|InterJournal Complex Systems, 246
|Manuscript Number: |
Submission Date: 981215
|What Can We Learn From Learning Curves?|
Subject(s): CX.16, CX.41, CX.65, CX.66
Category: Brief Article
One of the universal characteristic features of complex adaptive systems is their capability to learn in the sense of exhibiting persistent change of behavior in response to changing external conditions. This applies to natural as well as artificial complex systems across different levels of complexity. There exists a vast amount of literature that deals with specifics of how learning takes place and how it can be accelerated or made more robust to external perturbations. Since the early years of systematic studies of motor learning a number of different types of functional forms have been proposed to describe the shape of these learning curves. In many publications this description was based purely on curve fitting without much theoretical foundation.
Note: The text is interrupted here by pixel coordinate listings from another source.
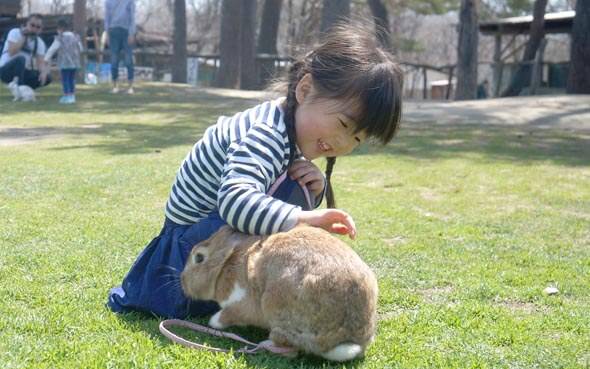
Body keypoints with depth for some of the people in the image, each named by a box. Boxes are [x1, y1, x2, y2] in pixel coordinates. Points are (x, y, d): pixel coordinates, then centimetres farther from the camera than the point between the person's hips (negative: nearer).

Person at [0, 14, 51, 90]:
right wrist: (23, 37, -20)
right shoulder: (15, 33, -10)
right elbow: (12, 52, -24)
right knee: (20, 58, -36)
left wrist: (44, 72, -30)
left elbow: (40, 62, -8)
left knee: (47, 78, -16)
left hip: (22, 72, 5)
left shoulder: (40, 43, 3)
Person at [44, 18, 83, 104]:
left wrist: (47, 58, 2)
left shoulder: (60, 38, -9)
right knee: (72, 79, 13)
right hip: (74, 62, 5)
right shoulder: (75, 37, 7)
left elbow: (52, 49, -7)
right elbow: (80, 48, 17)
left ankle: (66, 96, -3)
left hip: (65, 63, -5)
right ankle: (72, 96, 16)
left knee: (65, 79, 0)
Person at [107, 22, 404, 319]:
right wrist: (301, 218, -55)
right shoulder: (267, 135, -31)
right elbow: (235, 200, -48)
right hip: (191, 246, -10)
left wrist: (315, 190, -15)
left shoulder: (294, 133, -2)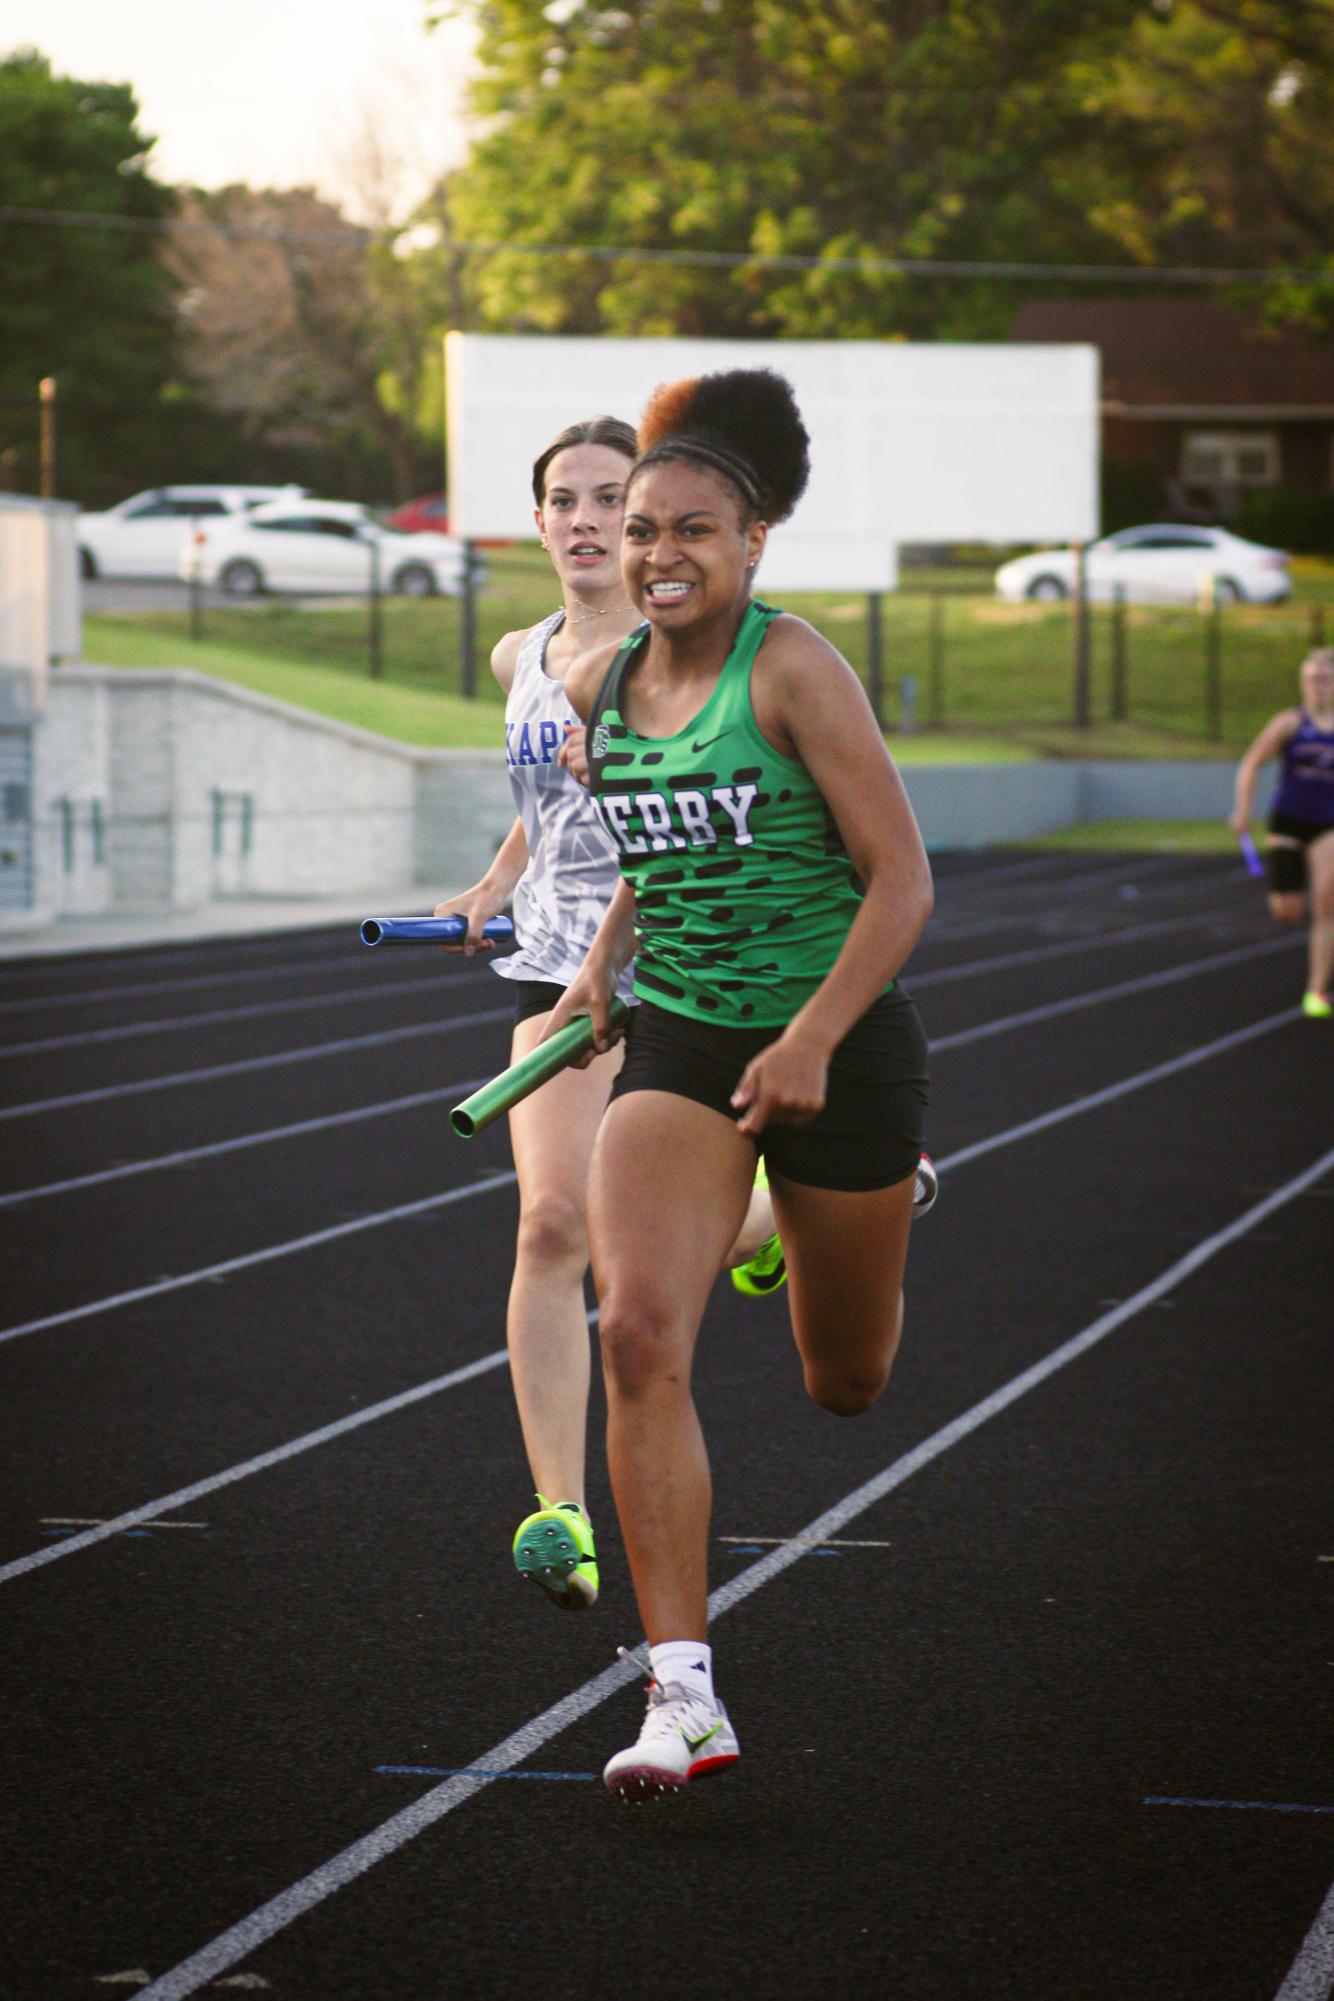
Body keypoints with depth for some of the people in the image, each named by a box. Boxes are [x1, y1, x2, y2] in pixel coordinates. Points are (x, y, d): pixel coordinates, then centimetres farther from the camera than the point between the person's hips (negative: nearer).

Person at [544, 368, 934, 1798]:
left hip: (839, 1047, -4)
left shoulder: (793, 671, -15)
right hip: (675, 1041, 4)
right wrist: (601, 967, 10)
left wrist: (812, 1040, -24)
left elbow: (901, 879, -16)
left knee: (845, 1385, 14)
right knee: (639, 1334, -20)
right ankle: (683, 1695, -19)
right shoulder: (601, 687, 3)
Others are dealing with models for learning in an artificial intelligence context (for instance the "chunking model" of Newell and Rosenbloom) as a theoretical basis for general learning behavior. The recent interest in a dynamical systems approach to motor behavior provided the interpretation of learning as transient approach of state space trajectories to attractors that correspond to the behavioral pattern that needs to be learned. This is closely related to hill climbing methods in neural network learning. The corresponding learning curves therefor would be expected to show an exponential characteristics. Other interpretations associated learning with non-equilibrium phase-transitions which would imply power-law behavior with critical exponents. In this report we describe conditions for motor learning for which we would expect exponential or power law behavior. We fit both learning curve representations to empirical data-sets from motor tasks. We present simulations that demonstrate how observed learning curves can be reproduced by a number of different methods that can lead to testable hypotheses about the learning mechanism.